链表中的指针

Question

I'm studying lists currently (trying to recreate them) and I came across a weird problem. Here's my struct:

struct listNode{
    listNode(int n, listNode* ne = NULL){
        value = n;
        next = ne;
    }
    int value;
    listNode* next;
};
listNode* head = NULL;

Now I made a function to add an element to the bottom:

void add(int n){
    if(head == NULL){
        head = new listNode(n);
        return;
    }
    listNode* n1 = head;
    while(n1 != NULL){ //Should be: while(n1->next != NULL){
        n1 = n1->next;
    }
    n1 = new listNode(n); //Should be: n1->next = new listNode(n);
}

But this isn't adding any element past the head. Now, I already figured out the solution (see comments above) my problem is that I do not understand why my first function didn't work.
I'll explain what I understood with a scheme:

The Beginning
HEAD = NULL;

I add 1
HEAD = [1, NULL];

I add 2
The while loop arrives at the last element (where "next" is NULL) and creates in it the new element
HEAD = [1, new listNode(2)];
Result
HEAD = [1, POINTER] [2, NULL];

Now, why n1 after the while loop isn't what I wan't it to be?

Answer 1

You can think of it this way: no matter what you used to do within the while loop, the condition of the while loop was such that the loop would only terminate once n1 became null . So, the value of n1 was guaranteed to be null after the loop.

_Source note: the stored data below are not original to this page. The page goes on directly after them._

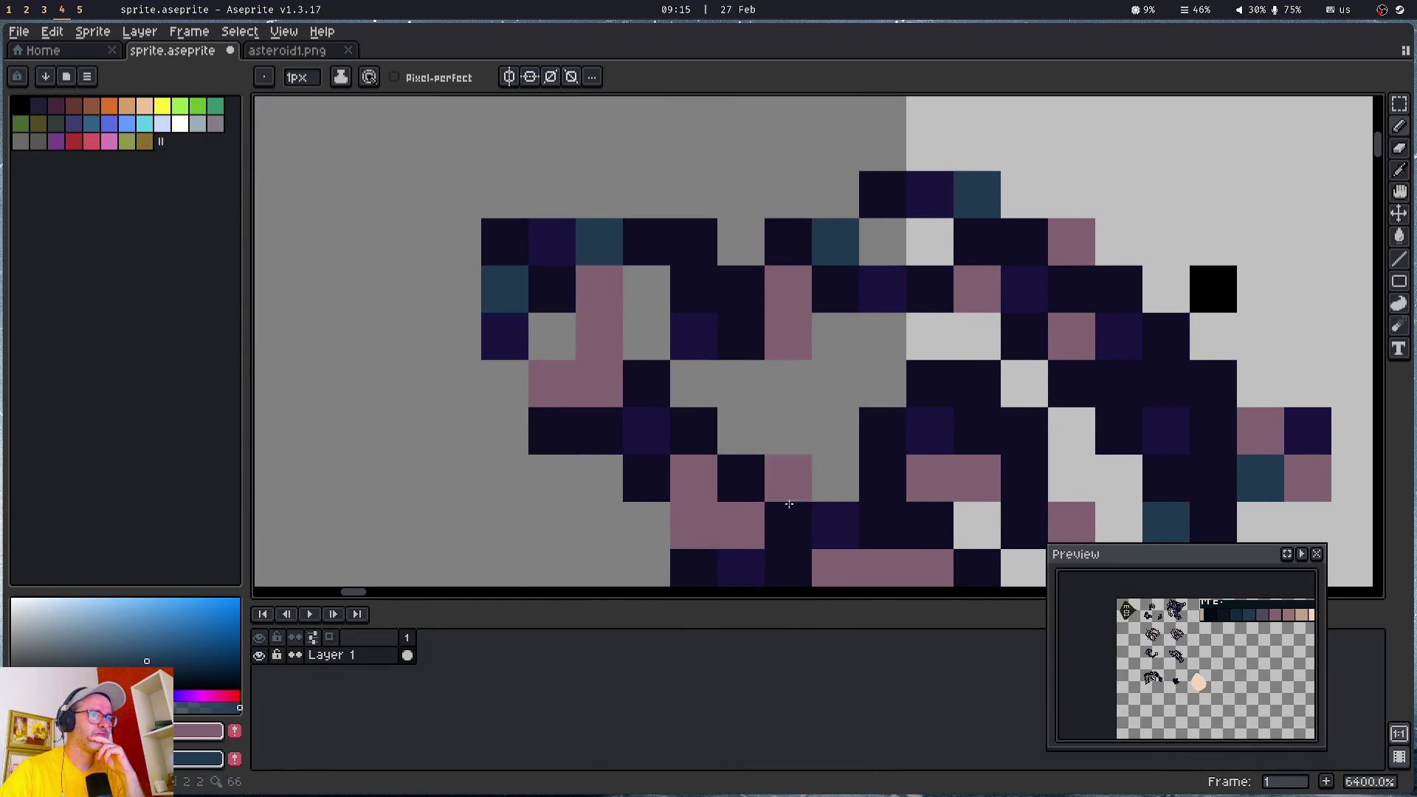
- Add mauve highlights along another edge section, plus a couple of teal pixels
{"action": "mouse_move", "coordinate": [869, 572]}
{"action": "left_mouse_down"}
{"action": "mouse_move", "coordinate": [753, 206]}
{"action": "mouse_move", "coordinate": [701, 129]}
{"action": "left_mouse_up"}
{"action": "left_click", "coordinate": [762, 224]}
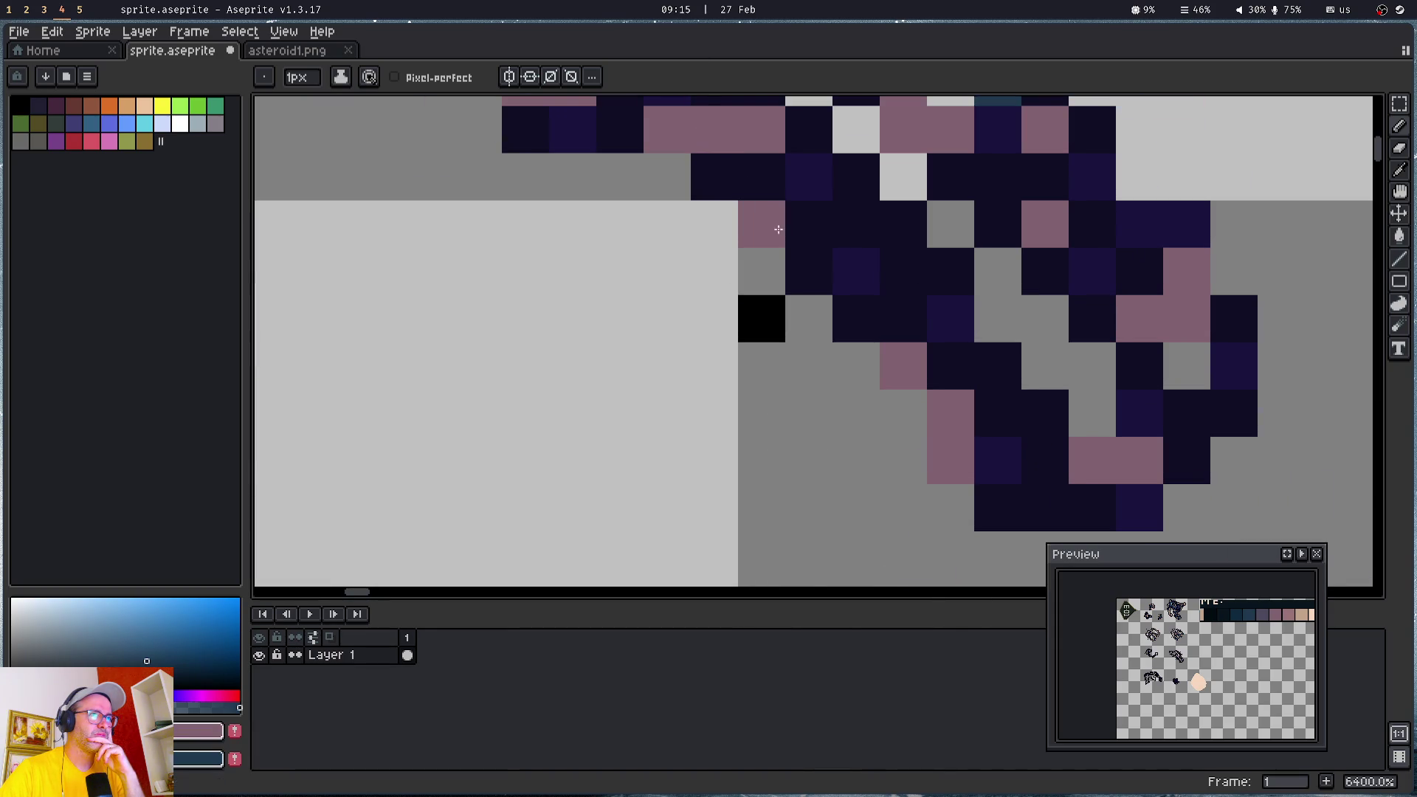
{"action": "left_click", "coordinate": [808, 271]}
{"action": "left_click", "coordinate": [903, 319]}
{"action": "left_click", "coordinate": [859, 325]}
{"action": "left_click_drag", "start_coordinate": [1022, 403], "coordinate": [770, 284]}
{"action": "right_click", "coordinate": [810, 391]}
{"action": "left_click", "coordinate": [812, 339]}
{"action": "right_click", "coordinate": [764, 297]}
- Paint a cluster of dark pixels teal across the asteroid's upper part
{"action": "mouse_move", "coordinate": [859, 203]}
{"action": "left_mouse_down"}
{"action": "mouse_move", "coordinate": [879, 330]}
{"action": "mouse_move", "coordinate": [876, 569]}
{"action": "left_mouse_up"}
{"action": "right_click", "coordinate": [680, 412]}
{"action": "right_click", "coordinate": [774, 362]}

However, the value of n1 after the while loop was irrelevant, because you were not using it after the while loop.

On the other hand, your last instruction was n1 = new listNode(n); so you were creating a new listNode, and assigning it to n1 , which you were then forever forgetting by leaving the function. (So, the new node was being leaked.)

Answer 2

Is is simple,

while(n1 != NULL){
    n1 = n1->next;
}

// n1 here is null
// head here is [1, NULL]

n1 = new listNode(n);

// n1 here is something
// head here is [1, NULL]

so unless you set the previous element's next pointer of the head to your new element, it won't work

Answer 3

The function does not work becuase n1 is a local variable of the function. Any changes of the variable do not influence on other nodes of the list.

You should change the original nodes of the list. The function can be written the following way

void add( int value )
{
    listNode **node = &head;

    while ( *node ) node = &( *node )->next;

    *node = new listNode( value );
}

In this case because variable node points to the actual fields of the list it indeed changes them.